The fact that stereotypes about sexual orientation are still present today in those who practice the health professions [63, 64], to the point of pushing the client not to reveal his/her sexual orientation to his/her professional [40], is evidence of the impact that the beliefs and perceptions of healthcare professionals can have on clients.

Heteronormativity is not only widespread in the clinical setting but also in research through theories, questionnaires, and interviews [65]. It is therefore necessary that health professionals and sexual health researchers recognize the prejudices that still today revolve around sexual orientation and the various components of sexual identity and to disseminate research on sexual orientation in an honest, precise, and evidence-based way in order to reduce discrimination and the resulting psychological consequences.
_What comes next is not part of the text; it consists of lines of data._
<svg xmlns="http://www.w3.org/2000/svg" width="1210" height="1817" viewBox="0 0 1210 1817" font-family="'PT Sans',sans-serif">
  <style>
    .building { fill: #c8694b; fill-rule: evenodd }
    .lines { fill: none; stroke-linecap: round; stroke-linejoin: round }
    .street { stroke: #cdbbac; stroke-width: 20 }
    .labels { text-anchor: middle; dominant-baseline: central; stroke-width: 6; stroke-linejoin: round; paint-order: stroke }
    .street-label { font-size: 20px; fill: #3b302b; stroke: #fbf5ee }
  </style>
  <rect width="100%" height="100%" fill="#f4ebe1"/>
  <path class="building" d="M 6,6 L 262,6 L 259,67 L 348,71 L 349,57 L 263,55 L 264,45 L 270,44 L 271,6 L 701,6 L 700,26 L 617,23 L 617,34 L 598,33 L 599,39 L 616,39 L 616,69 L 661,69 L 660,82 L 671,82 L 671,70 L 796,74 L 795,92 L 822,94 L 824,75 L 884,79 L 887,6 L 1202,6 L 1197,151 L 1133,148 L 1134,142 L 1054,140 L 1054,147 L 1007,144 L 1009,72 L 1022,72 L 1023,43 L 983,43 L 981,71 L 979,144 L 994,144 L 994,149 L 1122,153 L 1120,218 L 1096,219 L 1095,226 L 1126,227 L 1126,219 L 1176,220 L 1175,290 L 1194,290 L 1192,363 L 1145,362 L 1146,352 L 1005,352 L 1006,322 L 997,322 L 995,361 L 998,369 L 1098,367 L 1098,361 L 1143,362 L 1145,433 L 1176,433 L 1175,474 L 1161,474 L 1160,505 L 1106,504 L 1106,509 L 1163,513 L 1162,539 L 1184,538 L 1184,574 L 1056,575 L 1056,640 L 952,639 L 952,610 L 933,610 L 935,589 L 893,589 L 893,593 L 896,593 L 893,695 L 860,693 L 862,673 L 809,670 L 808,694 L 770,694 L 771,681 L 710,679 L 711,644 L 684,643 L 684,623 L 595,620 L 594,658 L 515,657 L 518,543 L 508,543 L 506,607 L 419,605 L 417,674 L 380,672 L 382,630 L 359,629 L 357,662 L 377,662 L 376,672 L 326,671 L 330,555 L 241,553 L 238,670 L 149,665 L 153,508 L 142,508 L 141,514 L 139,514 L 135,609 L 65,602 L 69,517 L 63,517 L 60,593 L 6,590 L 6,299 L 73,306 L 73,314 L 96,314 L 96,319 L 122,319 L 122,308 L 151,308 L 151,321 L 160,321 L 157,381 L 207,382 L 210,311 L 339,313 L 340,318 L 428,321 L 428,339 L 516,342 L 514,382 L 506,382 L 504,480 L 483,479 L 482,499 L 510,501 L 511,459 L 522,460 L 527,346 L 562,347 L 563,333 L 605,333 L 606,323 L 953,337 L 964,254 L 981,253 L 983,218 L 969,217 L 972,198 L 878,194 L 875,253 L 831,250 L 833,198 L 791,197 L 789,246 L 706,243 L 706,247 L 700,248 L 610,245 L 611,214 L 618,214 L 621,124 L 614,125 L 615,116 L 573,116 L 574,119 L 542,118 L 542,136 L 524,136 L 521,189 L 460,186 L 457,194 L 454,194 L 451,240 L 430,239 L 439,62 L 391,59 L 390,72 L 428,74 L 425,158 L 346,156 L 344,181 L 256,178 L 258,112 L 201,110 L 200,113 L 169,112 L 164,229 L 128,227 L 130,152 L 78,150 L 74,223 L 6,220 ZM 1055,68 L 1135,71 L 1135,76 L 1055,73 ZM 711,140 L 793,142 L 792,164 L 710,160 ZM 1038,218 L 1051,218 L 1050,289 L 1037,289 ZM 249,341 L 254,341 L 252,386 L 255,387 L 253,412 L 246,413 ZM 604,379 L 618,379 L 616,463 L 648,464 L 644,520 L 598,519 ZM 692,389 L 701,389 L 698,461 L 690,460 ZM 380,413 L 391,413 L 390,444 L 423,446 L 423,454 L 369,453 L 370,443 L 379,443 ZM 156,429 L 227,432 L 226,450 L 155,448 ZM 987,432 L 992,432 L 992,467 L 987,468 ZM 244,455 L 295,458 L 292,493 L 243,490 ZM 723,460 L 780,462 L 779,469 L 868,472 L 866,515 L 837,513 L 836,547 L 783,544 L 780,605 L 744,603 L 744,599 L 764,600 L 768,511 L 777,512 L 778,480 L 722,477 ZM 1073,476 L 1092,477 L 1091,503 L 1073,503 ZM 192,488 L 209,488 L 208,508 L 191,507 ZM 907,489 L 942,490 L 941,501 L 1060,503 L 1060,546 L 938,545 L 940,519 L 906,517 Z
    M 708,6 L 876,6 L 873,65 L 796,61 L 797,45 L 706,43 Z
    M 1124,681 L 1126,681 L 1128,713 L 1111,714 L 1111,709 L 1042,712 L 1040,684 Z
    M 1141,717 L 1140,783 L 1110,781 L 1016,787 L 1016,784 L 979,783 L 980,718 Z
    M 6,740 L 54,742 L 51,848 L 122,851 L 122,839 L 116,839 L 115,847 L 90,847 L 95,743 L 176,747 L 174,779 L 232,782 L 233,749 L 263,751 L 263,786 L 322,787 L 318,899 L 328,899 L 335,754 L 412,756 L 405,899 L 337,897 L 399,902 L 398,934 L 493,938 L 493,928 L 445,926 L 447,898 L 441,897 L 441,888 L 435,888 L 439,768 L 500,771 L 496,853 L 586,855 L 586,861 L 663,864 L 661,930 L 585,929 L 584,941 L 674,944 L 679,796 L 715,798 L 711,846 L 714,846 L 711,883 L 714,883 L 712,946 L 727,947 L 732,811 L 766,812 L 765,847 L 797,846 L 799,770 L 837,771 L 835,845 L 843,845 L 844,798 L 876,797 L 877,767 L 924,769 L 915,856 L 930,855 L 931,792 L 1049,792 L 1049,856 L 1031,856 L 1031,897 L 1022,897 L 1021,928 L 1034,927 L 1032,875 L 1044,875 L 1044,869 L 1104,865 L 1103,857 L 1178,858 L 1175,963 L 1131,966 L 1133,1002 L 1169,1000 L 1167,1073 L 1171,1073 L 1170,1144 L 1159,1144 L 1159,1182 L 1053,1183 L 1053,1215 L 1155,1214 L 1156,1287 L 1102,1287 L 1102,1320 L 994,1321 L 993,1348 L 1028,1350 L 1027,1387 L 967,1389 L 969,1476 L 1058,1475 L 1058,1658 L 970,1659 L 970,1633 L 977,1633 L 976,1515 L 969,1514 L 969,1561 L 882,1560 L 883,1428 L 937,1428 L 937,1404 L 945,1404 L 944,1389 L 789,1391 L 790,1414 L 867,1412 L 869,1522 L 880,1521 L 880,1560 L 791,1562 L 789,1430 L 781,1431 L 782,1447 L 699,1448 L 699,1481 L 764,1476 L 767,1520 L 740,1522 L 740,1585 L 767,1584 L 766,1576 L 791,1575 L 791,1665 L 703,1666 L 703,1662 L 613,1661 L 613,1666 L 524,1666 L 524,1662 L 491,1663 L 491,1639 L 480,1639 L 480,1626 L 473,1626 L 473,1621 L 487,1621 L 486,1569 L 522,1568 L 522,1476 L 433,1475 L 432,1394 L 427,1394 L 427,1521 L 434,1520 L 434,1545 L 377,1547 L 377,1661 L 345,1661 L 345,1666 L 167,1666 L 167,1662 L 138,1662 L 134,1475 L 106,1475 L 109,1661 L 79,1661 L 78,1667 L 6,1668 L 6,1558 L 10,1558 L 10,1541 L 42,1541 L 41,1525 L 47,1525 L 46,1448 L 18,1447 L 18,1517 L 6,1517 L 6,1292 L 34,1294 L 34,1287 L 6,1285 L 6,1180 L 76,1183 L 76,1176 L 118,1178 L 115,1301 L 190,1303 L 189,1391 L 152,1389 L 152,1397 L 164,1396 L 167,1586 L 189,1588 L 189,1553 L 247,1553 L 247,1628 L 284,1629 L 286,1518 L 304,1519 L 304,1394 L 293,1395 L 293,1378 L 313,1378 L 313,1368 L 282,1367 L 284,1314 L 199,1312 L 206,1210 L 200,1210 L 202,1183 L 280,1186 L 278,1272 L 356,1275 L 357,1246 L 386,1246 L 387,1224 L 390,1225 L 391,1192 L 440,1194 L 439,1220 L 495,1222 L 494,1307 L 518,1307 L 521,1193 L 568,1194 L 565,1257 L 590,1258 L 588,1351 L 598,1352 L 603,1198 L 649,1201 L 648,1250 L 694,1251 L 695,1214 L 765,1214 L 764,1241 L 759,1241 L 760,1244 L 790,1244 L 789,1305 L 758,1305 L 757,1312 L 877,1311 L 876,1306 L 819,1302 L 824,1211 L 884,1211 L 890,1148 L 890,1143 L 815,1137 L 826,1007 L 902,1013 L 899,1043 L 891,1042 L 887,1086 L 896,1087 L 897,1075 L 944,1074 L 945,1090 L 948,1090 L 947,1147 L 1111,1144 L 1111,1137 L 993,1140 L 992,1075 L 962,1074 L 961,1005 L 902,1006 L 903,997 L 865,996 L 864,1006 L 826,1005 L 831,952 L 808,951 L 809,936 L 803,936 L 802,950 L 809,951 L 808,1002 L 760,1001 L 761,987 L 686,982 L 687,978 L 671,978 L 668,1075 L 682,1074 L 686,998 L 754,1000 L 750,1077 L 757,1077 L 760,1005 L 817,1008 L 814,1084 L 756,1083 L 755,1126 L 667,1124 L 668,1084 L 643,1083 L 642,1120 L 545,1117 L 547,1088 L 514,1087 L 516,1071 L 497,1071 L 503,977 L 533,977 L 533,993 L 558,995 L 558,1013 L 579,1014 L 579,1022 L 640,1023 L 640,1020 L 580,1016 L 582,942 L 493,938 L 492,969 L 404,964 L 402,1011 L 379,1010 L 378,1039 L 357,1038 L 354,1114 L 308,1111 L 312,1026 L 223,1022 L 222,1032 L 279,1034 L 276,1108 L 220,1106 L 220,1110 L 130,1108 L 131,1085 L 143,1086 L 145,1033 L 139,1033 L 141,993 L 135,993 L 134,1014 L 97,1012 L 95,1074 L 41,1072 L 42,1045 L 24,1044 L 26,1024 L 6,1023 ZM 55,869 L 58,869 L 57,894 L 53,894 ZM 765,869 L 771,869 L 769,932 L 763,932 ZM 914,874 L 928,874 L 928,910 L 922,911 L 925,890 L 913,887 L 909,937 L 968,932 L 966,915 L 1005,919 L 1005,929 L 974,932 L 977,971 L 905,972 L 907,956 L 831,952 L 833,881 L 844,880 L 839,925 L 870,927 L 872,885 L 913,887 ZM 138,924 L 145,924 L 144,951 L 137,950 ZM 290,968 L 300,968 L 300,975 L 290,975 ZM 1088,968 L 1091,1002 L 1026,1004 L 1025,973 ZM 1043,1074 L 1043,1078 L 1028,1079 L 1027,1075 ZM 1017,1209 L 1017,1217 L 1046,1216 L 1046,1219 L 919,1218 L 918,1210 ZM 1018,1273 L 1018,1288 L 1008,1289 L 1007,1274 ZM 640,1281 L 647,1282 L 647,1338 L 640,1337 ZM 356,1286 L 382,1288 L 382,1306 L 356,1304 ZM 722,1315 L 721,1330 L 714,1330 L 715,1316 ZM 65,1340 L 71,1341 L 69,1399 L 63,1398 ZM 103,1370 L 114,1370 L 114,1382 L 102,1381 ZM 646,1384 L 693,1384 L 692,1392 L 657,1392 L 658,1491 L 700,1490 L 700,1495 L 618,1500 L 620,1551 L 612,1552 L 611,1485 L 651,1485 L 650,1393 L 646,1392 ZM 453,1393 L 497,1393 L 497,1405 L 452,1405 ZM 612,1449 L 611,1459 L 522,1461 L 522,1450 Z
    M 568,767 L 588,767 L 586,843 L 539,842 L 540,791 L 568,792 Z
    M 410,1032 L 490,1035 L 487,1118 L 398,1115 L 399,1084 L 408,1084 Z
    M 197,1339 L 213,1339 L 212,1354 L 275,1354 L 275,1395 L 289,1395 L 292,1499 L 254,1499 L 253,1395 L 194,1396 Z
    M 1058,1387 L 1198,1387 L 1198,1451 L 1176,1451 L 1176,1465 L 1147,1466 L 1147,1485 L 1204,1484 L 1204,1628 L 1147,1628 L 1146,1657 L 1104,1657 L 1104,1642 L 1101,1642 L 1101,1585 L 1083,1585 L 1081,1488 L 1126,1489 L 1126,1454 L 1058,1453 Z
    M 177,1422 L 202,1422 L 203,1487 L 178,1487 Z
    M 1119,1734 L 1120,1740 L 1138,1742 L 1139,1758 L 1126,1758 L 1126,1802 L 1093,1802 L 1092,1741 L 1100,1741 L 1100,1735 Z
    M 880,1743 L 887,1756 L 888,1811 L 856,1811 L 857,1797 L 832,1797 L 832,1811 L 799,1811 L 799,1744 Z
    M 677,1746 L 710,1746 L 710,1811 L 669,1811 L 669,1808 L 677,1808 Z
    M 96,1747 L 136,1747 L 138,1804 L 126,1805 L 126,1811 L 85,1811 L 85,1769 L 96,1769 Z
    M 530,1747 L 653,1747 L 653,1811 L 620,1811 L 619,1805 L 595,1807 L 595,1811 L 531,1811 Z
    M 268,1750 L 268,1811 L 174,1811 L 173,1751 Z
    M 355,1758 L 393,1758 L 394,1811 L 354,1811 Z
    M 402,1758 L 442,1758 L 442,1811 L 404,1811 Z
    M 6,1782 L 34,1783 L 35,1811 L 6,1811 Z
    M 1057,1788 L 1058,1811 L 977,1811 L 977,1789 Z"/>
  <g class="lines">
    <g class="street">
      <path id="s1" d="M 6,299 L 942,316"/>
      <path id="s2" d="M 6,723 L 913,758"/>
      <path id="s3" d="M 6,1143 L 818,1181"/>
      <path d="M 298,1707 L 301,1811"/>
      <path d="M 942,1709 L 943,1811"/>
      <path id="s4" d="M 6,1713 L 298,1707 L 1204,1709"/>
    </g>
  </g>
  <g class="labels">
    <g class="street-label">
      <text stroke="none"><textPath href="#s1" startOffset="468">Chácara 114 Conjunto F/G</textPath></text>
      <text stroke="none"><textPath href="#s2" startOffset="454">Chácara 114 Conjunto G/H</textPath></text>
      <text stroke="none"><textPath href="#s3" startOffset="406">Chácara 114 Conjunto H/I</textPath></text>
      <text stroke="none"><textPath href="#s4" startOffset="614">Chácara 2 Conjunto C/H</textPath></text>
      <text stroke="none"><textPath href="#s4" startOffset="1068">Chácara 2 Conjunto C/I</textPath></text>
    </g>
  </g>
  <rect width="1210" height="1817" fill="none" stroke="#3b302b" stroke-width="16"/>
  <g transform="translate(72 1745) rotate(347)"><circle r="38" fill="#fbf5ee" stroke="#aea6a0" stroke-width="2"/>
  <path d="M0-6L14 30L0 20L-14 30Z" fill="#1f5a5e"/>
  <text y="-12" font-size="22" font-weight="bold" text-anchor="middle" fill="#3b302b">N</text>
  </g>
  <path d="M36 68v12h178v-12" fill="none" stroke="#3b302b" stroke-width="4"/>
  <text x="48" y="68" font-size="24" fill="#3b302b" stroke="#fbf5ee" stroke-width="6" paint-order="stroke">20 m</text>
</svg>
2.6 Conclusions: Toward a Sex-Positive Approach

As we saw in the previous paragraphs, although there has been general socio-cultural progress in terms of human sexuality, society as a whole is still strongly conditioned by a sex-negative culture. In this regard, Bullough [66] reported that societies could be of two types: sex-negative or sex-positive. The former encourages sexual asceticism, the idea that sex is risky and problematic, the prejudices associated with specific sexual practices, sexism, and homophobia [67]. The latter, on the other hand, encourages the pleasurable aspects linked to sexuality and not necessarily linked to procreation. A sex-positive approach recognizes and embraces differences relating to sexuality by taking into account various sexual identities, orientations, and practices. In this sense, the sex-positive approach is in line with what is maintained by the World Health Organization according to which every person is unique and sexuality is a complex phenomenon influenced by the interaction of biological, psychological, social, and relational factors. Therefore, sexuality, as a multidimensional phenomenon, deserves to be freely expressed respecting its facets. It is therefore necessary that all sexual health professionals and researchers who deal with sexual health become familiar with the heteronormative history of sexual orientation and all the consequences attached to it in order to avoid re-proposing and reiterating prejudices, stereotypes, and discrimination. Constant commitment and collaboration between different health professionals remains an important goal to be achieved in order to reduce discrimination against sexual minorities, the emotional consequences, and monetary costs on health services that can result. By moving from a sexually negative perspective to a sexually positive approach, sexual health experts should evaluate the emerging health problems associated with minority status and stress and take action by promoting positive, uncritical, and mindful information about sexuality.